* Work task: Starting at the beginning of the items and stopping after the line that contains "#### ECMAScript 6: Array", rewrite the lines with "core-js" replaced by "core-js-pure" and everything else unchanged. Leave the pictures out of your answer.

======== Data section

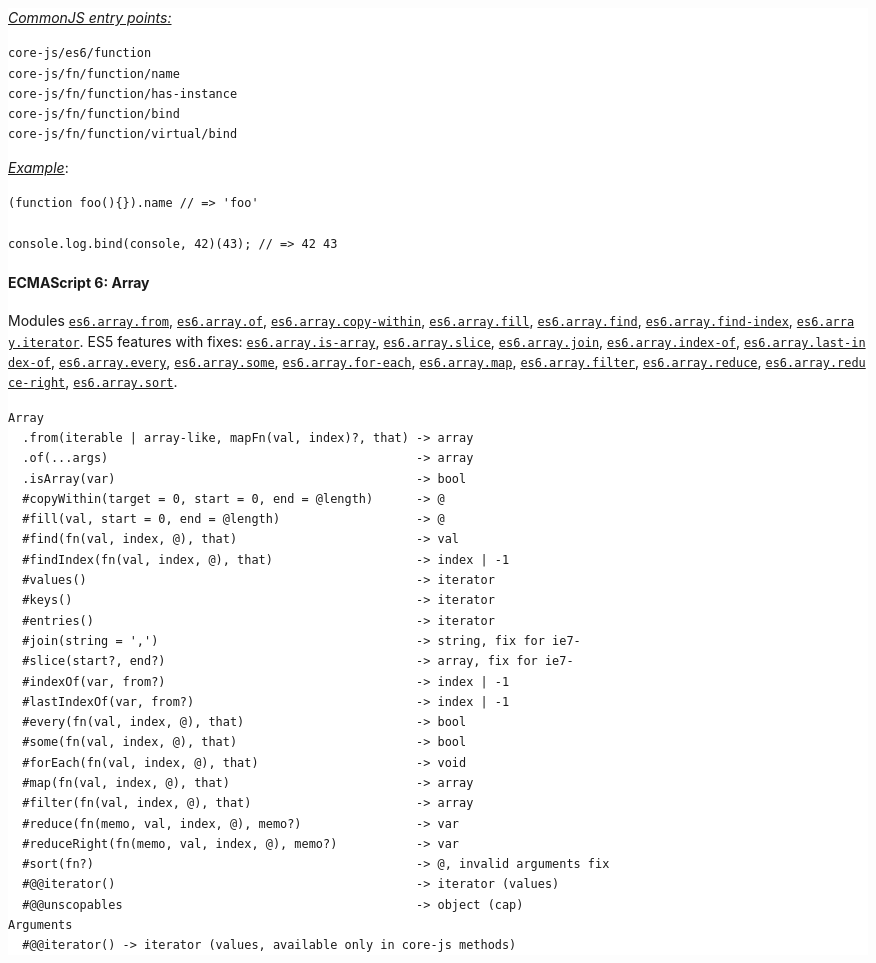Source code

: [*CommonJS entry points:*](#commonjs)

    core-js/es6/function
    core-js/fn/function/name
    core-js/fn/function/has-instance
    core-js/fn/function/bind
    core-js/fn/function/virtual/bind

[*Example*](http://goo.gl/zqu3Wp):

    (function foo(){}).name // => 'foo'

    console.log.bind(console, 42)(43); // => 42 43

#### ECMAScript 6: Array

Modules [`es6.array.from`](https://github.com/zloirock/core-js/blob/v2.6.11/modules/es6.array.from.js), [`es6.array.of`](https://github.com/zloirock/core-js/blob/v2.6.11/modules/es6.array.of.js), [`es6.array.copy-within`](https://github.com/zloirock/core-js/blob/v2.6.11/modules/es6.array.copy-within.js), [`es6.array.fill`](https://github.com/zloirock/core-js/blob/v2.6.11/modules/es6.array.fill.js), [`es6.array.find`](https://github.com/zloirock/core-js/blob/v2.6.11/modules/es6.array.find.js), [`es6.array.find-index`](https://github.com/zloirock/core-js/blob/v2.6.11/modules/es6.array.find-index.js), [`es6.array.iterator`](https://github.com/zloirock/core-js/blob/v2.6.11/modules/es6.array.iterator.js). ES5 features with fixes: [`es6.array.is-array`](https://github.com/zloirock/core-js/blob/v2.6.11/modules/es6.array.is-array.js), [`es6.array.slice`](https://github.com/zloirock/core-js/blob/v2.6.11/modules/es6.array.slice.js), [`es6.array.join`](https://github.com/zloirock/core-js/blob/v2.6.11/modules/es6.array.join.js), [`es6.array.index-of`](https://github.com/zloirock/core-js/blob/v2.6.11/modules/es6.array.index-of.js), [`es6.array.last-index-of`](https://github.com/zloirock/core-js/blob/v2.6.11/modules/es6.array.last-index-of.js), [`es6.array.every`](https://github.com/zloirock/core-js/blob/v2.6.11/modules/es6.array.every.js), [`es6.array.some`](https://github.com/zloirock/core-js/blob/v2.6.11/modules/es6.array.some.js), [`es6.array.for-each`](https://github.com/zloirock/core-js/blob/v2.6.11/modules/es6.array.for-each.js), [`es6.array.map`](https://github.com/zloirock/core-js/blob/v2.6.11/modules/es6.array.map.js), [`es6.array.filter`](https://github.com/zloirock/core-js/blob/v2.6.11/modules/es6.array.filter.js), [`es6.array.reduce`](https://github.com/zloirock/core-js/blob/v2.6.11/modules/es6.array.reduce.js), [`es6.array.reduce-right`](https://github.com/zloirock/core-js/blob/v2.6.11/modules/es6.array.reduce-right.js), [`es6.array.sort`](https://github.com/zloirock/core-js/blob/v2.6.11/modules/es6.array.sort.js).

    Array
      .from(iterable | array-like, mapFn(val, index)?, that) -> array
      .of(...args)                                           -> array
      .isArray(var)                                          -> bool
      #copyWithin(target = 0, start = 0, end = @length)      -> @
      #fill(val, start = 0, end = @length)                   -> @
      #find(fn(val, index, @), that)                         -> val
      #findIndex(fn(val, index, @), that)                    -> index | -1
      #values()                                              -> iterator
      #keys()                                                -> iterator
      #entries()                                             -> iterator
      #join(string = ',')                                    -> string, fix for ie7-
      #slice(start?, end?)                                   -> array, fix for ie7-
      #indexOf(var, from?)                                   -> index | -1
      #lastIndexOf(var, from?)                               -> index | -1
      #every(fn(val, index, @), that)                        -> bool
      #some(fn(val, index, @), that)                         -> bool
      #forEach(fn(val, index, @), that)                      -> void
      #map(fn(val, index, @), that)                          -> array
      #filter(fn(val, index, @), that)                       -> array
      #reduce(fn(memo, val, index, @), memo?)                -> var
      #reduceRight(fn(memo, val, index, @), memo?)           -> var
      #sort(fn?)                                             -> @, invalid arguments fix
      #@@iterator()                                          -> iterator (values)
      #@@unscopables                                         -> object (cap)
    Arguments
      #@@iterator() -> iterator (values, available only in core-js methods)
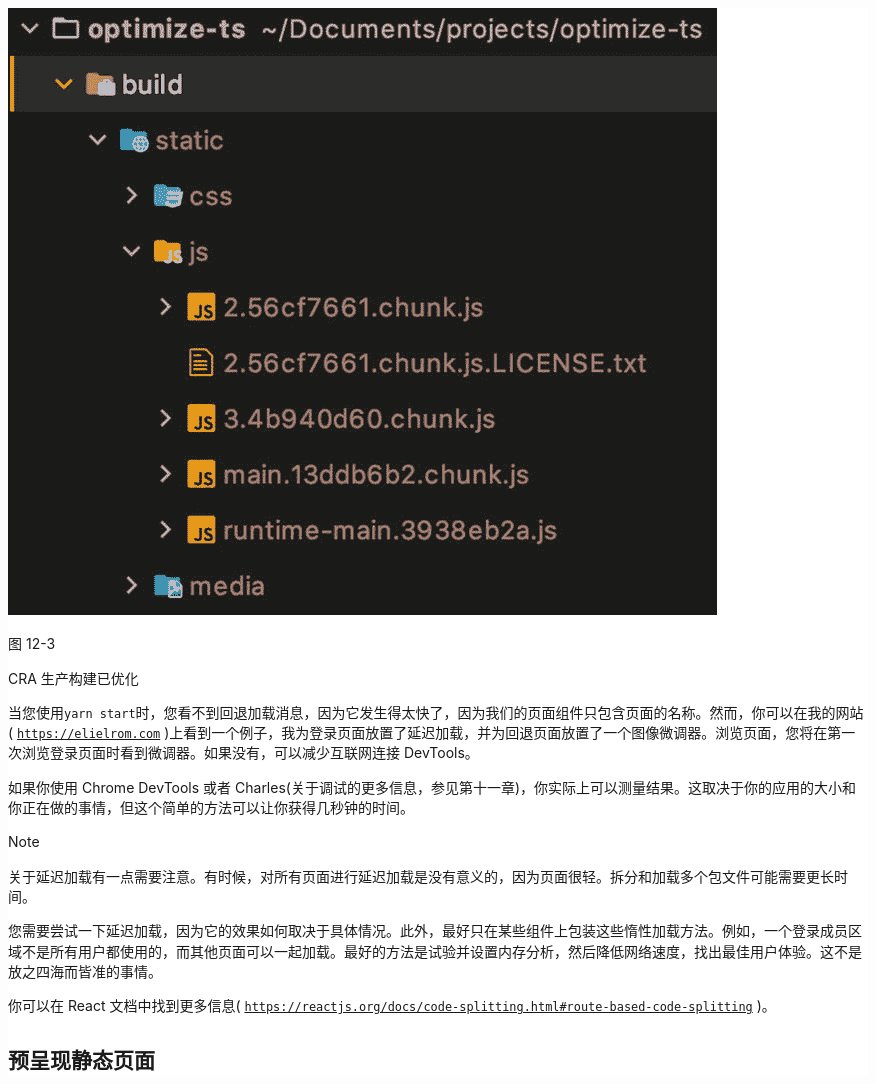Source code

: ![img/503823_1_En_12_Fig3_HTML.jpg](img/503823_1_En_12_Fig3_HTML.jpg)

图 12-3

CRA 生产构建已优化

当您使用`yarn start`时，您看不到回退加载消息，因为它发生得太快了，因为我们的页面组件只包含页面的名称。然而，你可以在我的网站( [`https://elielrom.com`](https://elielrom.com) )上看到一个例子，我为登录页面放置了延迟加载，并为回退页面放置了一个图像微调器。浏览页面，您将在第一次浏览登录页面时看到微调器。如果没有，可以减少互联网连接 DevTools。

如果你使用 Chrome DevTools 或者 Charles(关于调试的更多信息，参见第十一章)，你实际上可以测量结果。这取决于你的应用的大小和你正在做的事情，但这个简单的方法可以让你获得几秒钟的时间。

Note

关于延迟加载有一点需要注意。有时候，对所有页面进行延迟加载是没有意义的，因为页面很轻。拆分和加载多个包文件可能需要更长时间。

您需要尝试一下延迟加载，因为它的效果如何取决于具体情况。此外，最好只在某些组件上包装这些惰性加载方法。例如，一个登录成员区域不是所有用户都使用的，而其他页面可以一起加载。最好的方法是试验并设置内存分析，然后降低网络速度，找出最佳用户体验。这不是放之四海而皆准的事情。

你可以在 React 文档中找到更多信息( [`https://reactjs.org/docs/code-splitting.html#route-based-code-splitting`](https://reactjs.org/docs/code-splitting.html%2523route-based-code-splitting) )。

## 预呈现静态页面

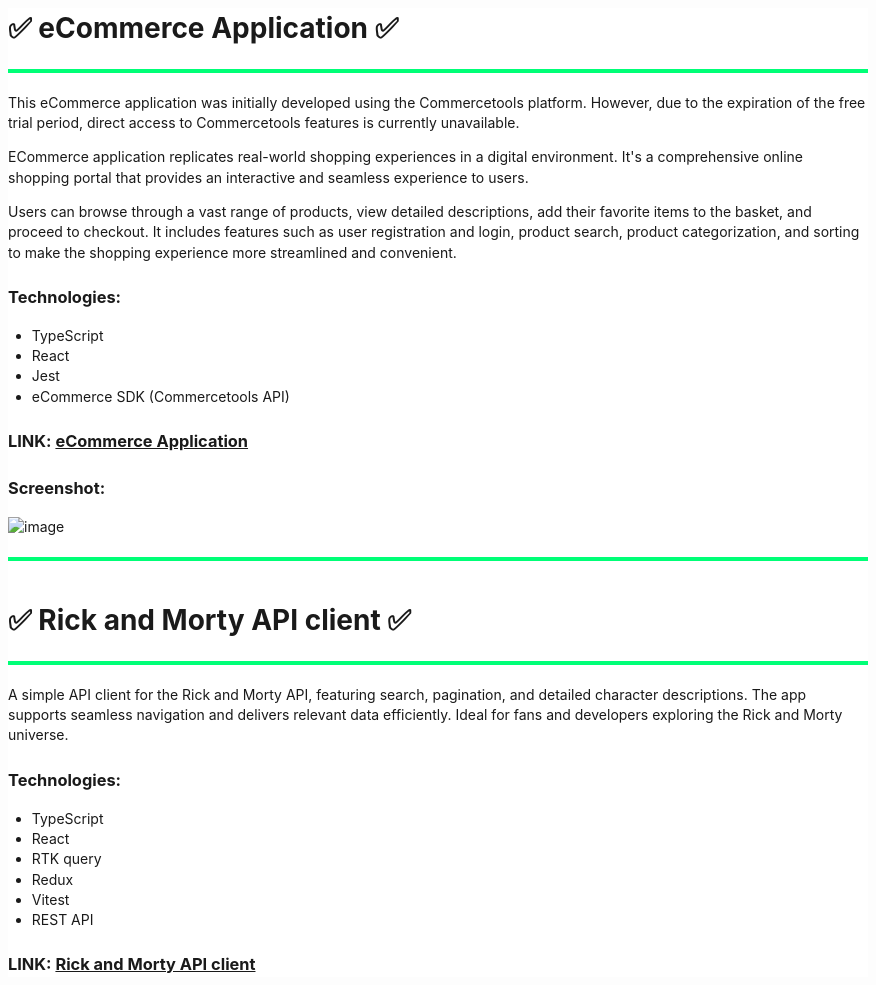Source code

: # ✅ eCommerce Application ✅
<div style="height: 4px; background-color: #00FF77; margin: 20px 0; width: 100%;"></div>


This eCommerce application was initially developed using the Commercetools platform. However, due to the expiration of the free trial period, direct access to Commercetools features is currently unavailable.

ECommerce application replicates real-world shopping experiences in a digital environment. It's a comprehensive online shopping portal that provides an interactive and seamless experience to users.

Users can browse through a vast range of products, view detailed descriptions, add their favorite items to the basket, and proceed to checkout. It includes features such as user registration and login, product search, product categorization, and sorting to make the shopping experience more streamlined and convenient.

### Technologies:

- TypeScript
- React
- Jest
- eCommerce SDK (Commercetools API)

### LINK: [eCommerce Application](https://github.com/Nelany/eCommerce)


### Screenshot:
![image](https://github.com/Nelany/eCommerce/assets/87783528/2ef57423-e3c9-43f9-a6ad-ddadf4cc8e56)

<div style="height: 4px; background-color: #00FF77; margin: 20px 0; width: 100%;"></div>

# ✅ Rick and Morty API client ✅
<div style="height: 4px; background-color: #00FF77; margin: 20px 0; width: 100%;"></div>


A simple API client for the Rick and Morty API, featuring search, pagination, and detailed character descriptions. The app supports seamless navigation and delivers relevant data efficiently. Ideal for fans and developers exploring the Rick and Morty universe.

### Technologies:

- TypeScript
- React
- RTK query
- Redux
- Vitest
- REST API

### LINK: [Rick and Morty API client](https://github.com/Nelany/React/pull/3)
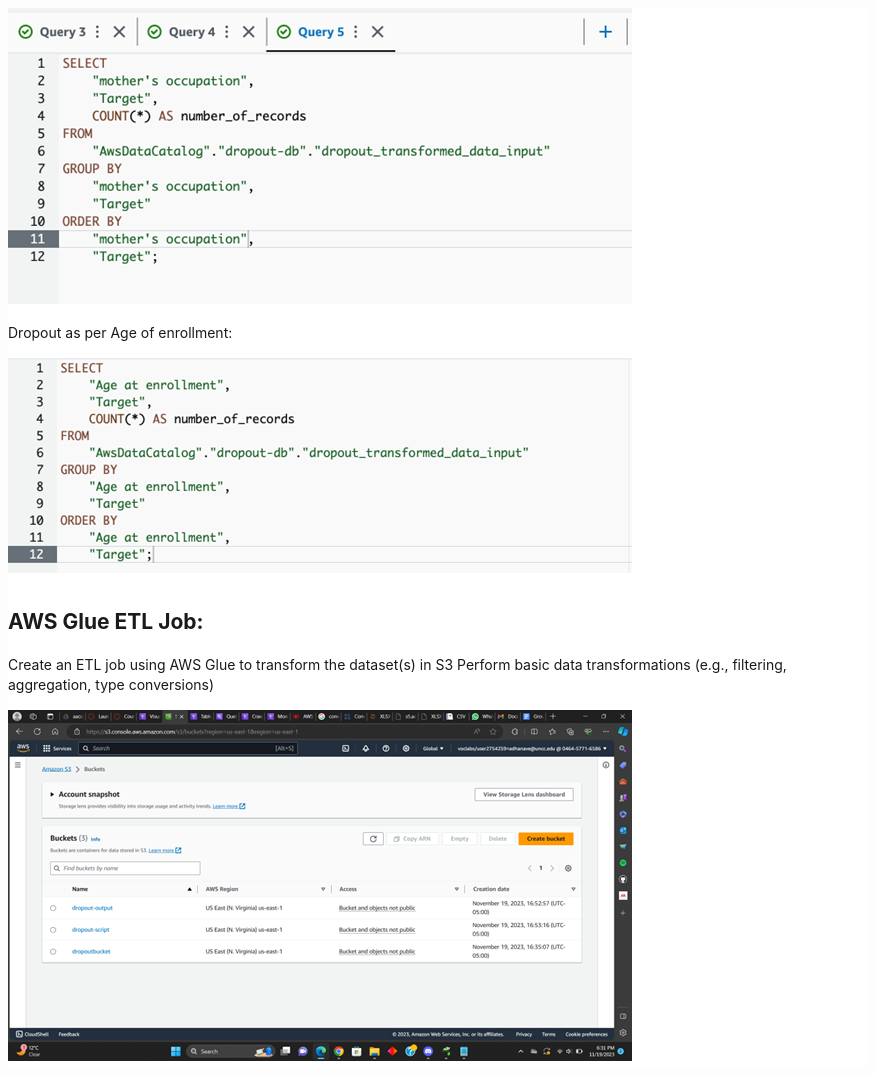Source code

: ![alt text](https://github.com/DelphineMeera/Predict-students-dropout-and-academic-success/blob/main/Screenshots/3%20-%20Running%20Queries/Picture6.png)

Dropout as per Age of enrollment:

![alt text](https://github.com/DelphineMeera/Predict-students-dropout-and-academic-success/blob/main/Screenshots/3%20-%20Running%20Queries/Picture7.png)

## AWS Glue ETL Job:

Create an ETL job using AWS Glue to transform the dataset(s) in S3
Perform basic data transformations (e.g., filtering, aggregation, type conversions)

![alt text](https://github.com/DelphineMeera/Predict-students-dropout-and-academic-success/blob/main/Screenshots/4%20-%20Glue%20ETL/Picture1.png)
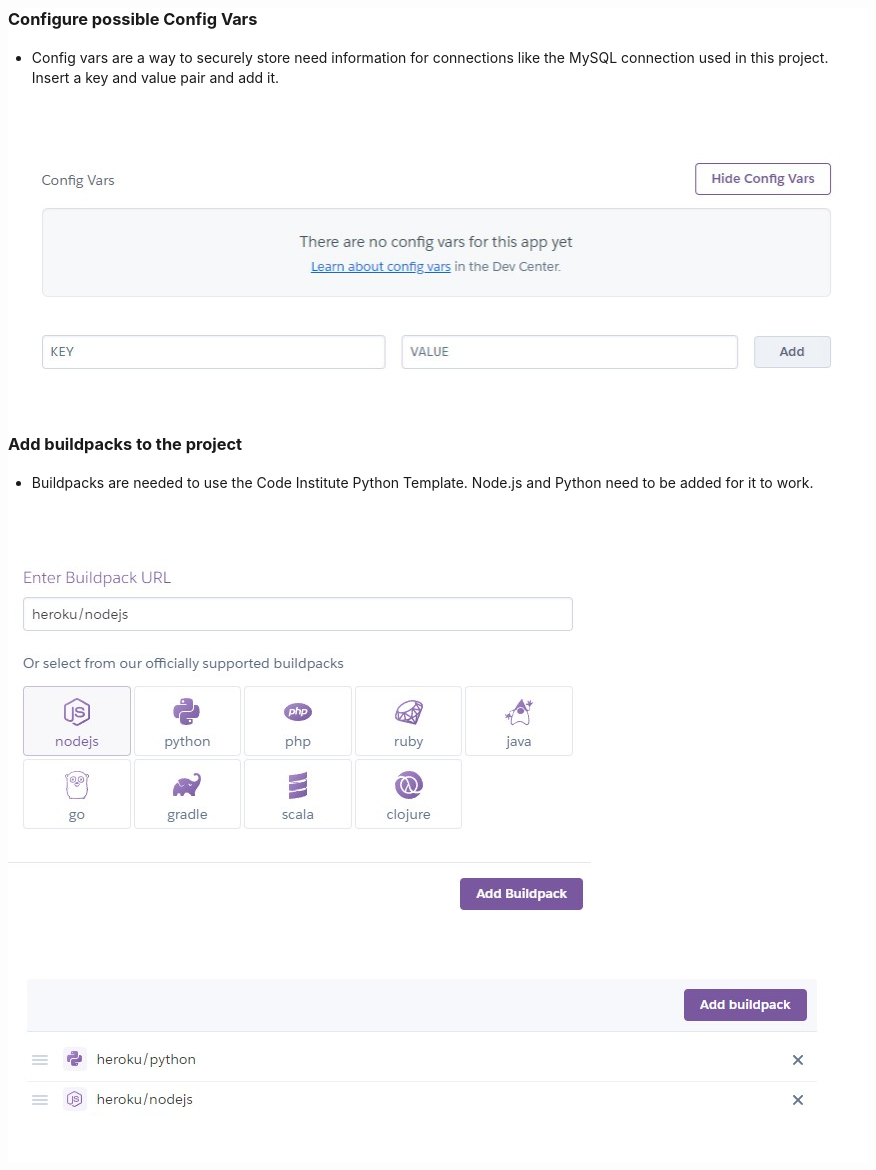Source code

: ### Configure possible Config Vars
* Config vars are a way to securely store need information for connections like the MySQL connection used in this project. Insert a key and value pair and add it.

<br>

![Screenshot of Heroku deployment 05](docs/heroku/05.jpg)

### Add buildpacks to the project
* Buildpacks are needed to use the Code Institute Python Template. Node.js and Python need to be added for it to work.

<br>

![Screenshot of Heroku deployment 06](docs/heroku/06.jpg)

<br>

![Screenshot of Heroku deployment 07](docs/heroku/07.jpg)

================

* Result for this task:
Source code

: [*CommonJS entry points:*](#commonjs)

    core-js-pure/es6/function
    core-js-pure/fn/function/name
    core-js-pure/fn/function/has-instance
    core-js-pure/fn/function/bind
    core-js-pure/fn/function/virtual/bind

[*Example*](http://goo.gl/zqu3Wp):

    (function foo(){}).name // => 'foo'

    console.log.bind(console, 42)(43); // => 42 43

#### ECMAScript 6: Array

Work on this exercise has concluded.